--- WHAT YOU SHOULD DO ---
Reproduce the rows between the line holding "At which category" and the line holding "Reading right to", inclusive, leaving the pictures out.

--- DATA ---
- Opening Delimiter -

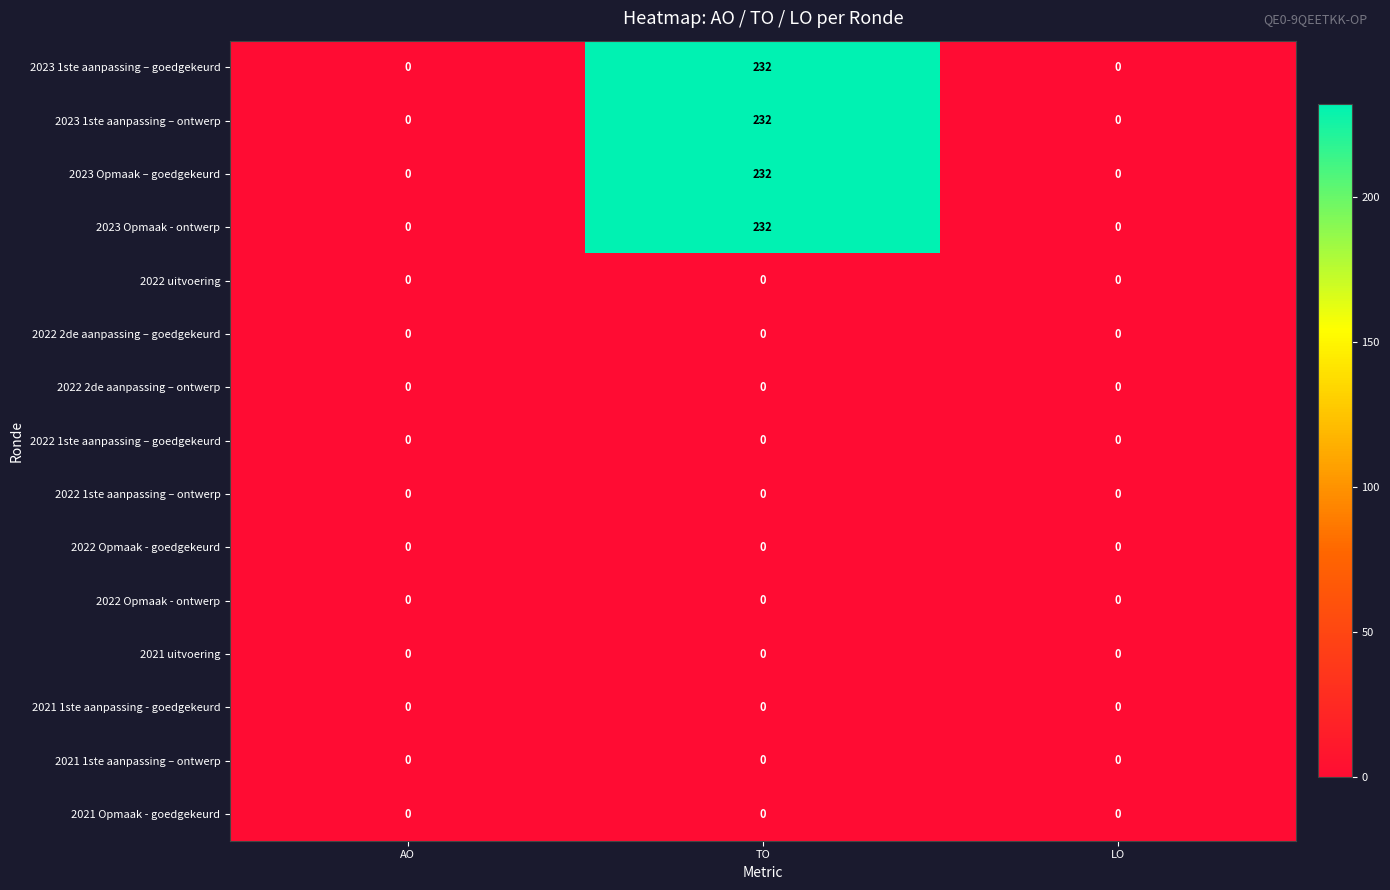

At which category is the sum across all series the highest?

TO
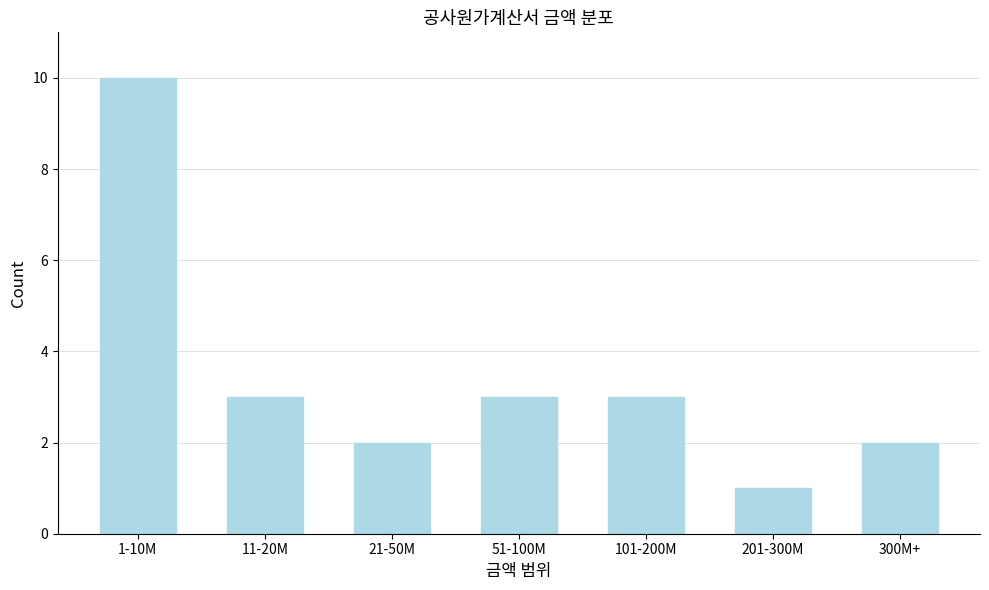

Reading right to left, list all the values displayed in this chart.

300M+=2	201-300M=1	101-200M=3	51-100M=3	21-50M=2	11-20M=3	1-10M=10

- Closing Delimiter -
- Opening Delimiter -

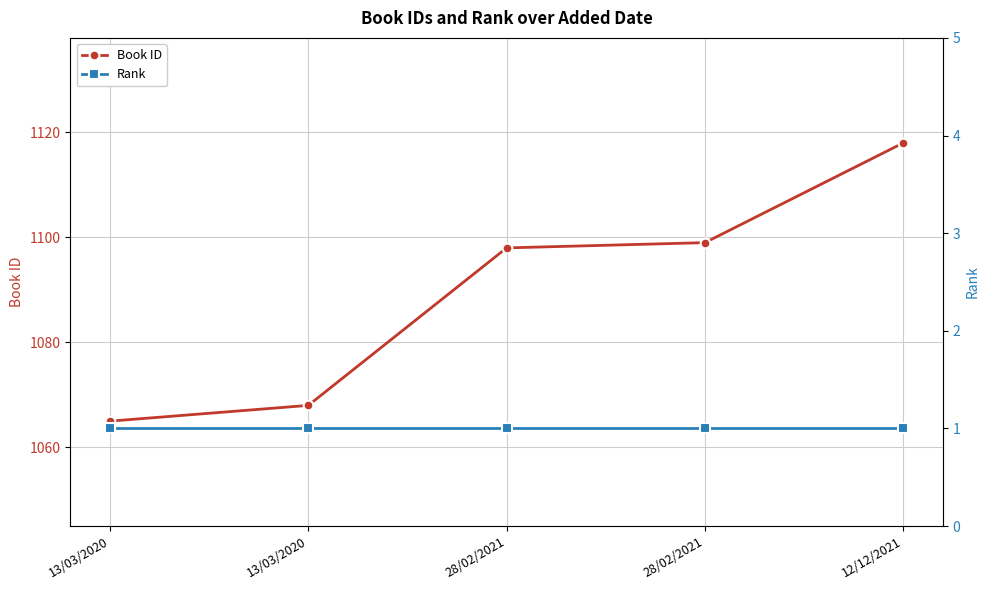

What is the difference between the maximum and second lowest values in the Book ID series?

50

- Closing Delimiter -
- Opening Delimiter -

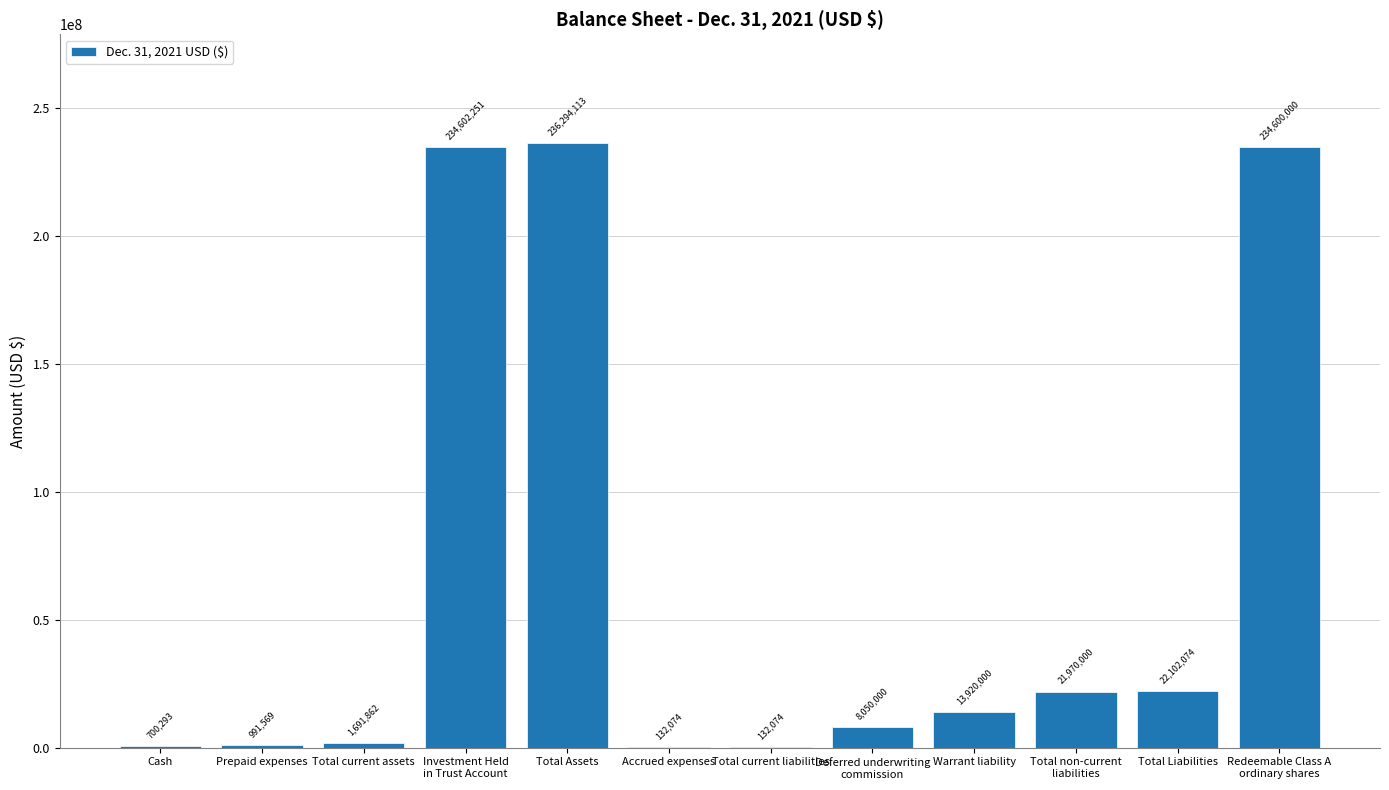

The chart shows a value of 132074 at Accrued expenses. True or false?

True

- Closing Delimiter -

--- FINISHED EXERCISE ---
At which category is the sum across all series the highest?

TO

Reading right to left, list all the values displayed in this chart.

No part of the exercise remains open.